Critiques filtrées sur 5 étoiles  
Philippe Claudel nous présente de courts textes classés par ordre alphabétique. Un classement très pratique dans mon cas, pour retrouver un extrait qu'on désire relire.
Passé ce petit détail technique, nous entrons dans les souvenirs de l'auteur, certains liés à son enfance en Lorraine près de Nancy, d'autres en tant qu'adolescent, jeune adulte et enfin des souvenirs plus proches.
Une grande poésie se dégage de l'écriture, une sensibilité, un ton juste, une écriture précise et ciselée avec de très beaux mots pour décrire les ambiances, les parfums liés au thème choisi.
Son âge n'est pas loin du mien, je peux donc, à travers des mots, visualiser des objets que j'ai connus, des ambiances de villages pleins de vie , sentir des odeurs que j'ai emmagasinés dans ma mémoire.
J'avais le livre depuis sa sortie en 2012 avec comme très belle couverture - jaquette, une partie du tableau de Klimt," les trois âges de la femme " dont il parle dans son texte "Enfant".
Je relis souvent mes textes préférés :
- Ail où le couteau de sa grand-mère le fait partir vers l'image du lapin qu'on tue et déshabille. L'image se dessine très précisément dans ma tête.

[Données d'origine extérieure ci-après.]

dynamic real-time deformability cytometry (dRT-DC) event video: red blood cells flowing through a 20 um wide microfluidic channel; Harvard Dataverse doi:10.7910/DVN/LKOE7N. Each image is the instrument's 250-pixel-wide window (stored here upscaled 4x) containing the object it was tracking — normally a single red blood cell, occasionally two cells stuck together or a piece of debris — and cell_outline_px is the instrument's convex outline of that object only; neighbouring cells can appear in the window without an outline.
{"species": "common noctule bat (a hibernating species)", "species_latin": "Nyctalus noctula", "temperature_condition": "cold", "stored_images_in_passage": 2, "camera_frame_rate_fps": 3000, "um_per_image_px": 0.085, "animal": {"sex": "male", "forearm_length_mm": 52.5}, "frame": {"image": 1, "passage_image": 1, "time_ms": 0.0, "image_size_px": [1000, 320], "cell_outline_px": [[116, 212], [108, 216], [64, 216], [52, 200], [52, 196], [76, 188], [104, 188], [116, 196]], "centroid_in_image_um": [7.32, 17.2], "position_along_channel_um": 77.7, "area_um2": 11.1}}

- le brouillard qui lui permet de rentrer au plus profond de lui-même.
- La cannelle qui nous donne cette bonne recette de vin chaud dont je me souviens quand j'en prépare.
- Dans La cave, il aborde le sujet de l'électricité que les personnes âgées n'allumaient que lorsqu'on n'y voyait presque plus rien. Un souvenir partagé chez une de mes grands-mères qui adorait papoter dans la pénombre avec ses visiteurs. On lui rappelait alors qu'il était peut-être nécessaire d'allumer.
- L'Église qui lui donne l'occasion de nous fournir des réflexions savoureuses.
- l'' École qui nous fait sentir l'ancienne odeur de la colle qui sentait l'amande...
...et bien d'autres souvenirs que j'ai partagés avec l'auteur ou d'autres textes sur des évènements, des sentiments , des ressentis que j'ai découverts .
Un livre qui ne se range jamais définitivement.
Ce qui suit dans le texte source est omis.